Das System der sozialen Sicherung ist in beiden Staaten unterschiedlich geregelt. In Deutschland basiert die soziale Sicherung auf dem sog. Sozialrecht, das vier Säulen umfasst: Vorsorge durch Sozialversicherungssysteme; Versorgungssystem, Förderungssystem und Hilfesysteme (vgl. Trenczek et al. 2008:84 f.). In der Schweiz liegt das Sozialrecht teilweise in der Zuständigkeit des Bundes, teilweise in derjenigen der Kantone. Das Sozialversicherungssystem ist auf Bundesebene geregelt und wird durch wenige verfassungsmäßige Sozialrechte ergänzt (Recht auf Hilfe in Notlagen, Anspruch auf unentgeltlichen Grundschulunterricht und unentgeltliche Rechtspflege bei Bedürftigkeit). Ebenfalls bundesrechtlich geregelt sind der Kindes- und Erwachsenenschutz und sozialstaatlich motivierte Schutzbestimmungen im Arbeits- und Mietvertragsrecht. Seit 2013 ist das neue Kindes- und Erwachsenenschutzrecht in Kraft. Dieses sieht eine Stärkung des Selbstbestimmungsrechts der von Beeinträchtigungen betroffenen und/oder von hilfsbedürftigen Personen vor. Ziel ist die Sicherung der erforderlichen individuellen Unterstützung und das Vermeiden von gesellschaftlichen Stigmatisierungen. Alle Entscheide in diesem Bereich sind neu bei einer professionellen Kinder- und Erwachsenenschutzbehörde (KESB) konzentriert. Das Sozialhilferecht dagegen ist, wie auch viele weitere sozialstaatliche Verwaltungsnormen, kantonal geregelt. Die einzelnen Kantone regeln also ihre Sozial(hilfe)ordnungen in einem wesentlichen Masse in eigener Regie unter Wahrung des in der Bundesverfassung verankerten Grundrechtsschutzes.

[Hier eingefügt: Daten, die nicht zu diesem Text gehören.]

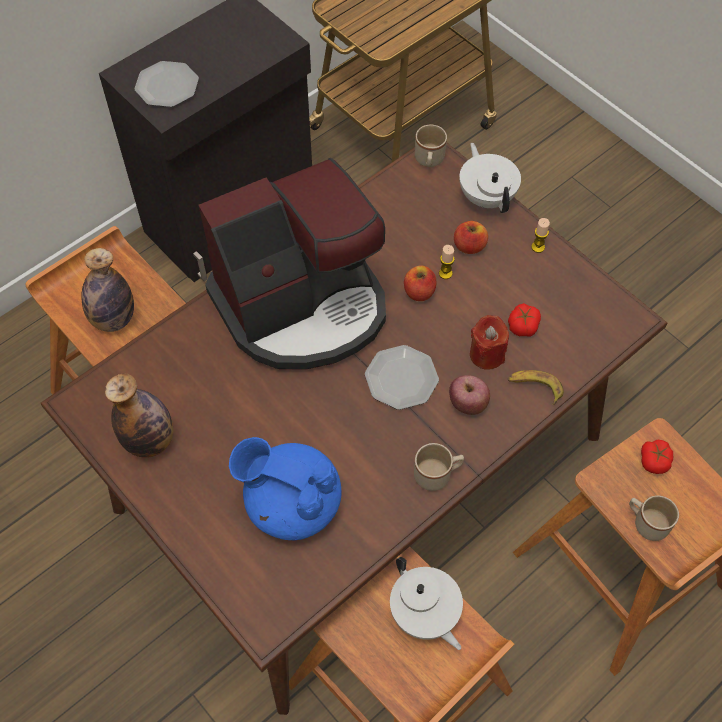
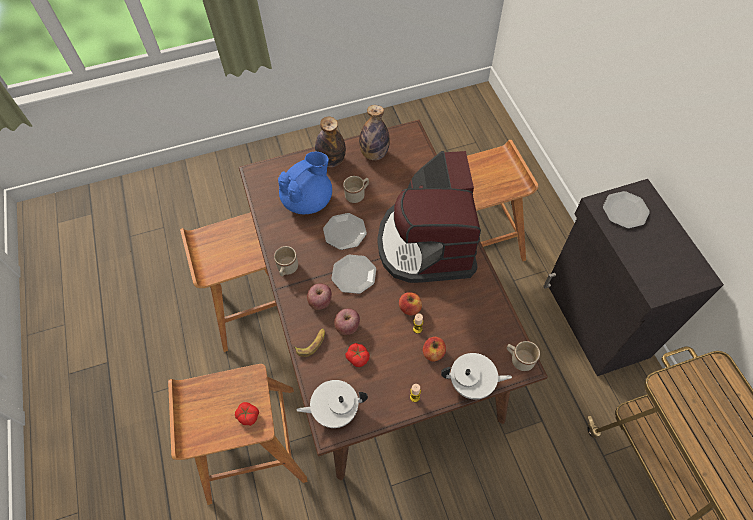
camera: 115 degrees right, 0 degrees up
(113, 319) = (474, 175): bottle -> bottle (331, 160)
(331, 420) = (345, 232): none -> plate
(424, 615) = (235, 257): white teapot -> white teapot (335, 410)
(486, 354) = (347, 327): red candle -> apple
(646, 522) = (216, 389): beige mug -> beige mug (357, 194)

Im Zusammenhang mit der sozialen Gerechtigkeit ist insbesondere zu beachten, dass Sozialarbeiterinnen sich an der sog. Einzelfallgerechtigkeit zu orientieren haben, die mit Generalklauseln oder Ermessen Möglichkeiten bieten, auf Härtefälle adäquat reagieren zu können. Das Sozialrecht, und insbesondere das Sozialhilferecht, sind geprägt von solchen Ermessensnormen. Schwander zitiert bei ihren Ausführungen den Art. 23 Abs. 1 des Sozialhilfegesetzes des Kantons Bern (CH), in dem es heißt, dass jede bedürftige Person Anspruch auf persönliche und wirtschaftliche Hilfe hat. In einem andern Artikel weist das Sozialhilfegesetz auf die Umstände des Einzelfalls oder auf den Ermessenspielraum hin, indem artikuliert wird, dass Mitarbeitende der Sozialdienste den Gegebenheiten des Einzelfalls angemessen Rechnung tragen sollen (vgl. 2009:37). Daraus ergibt sich ein nicht zu unterschätzender Handlungsspielraum für Professionelle der Sozialen Arbeit, der durch realpolitische Vorgaben möglicherweise zwar eingeschränkt ist, aber in sozialpolitischer Verantwortung kreativ ausgestaltet werden soll.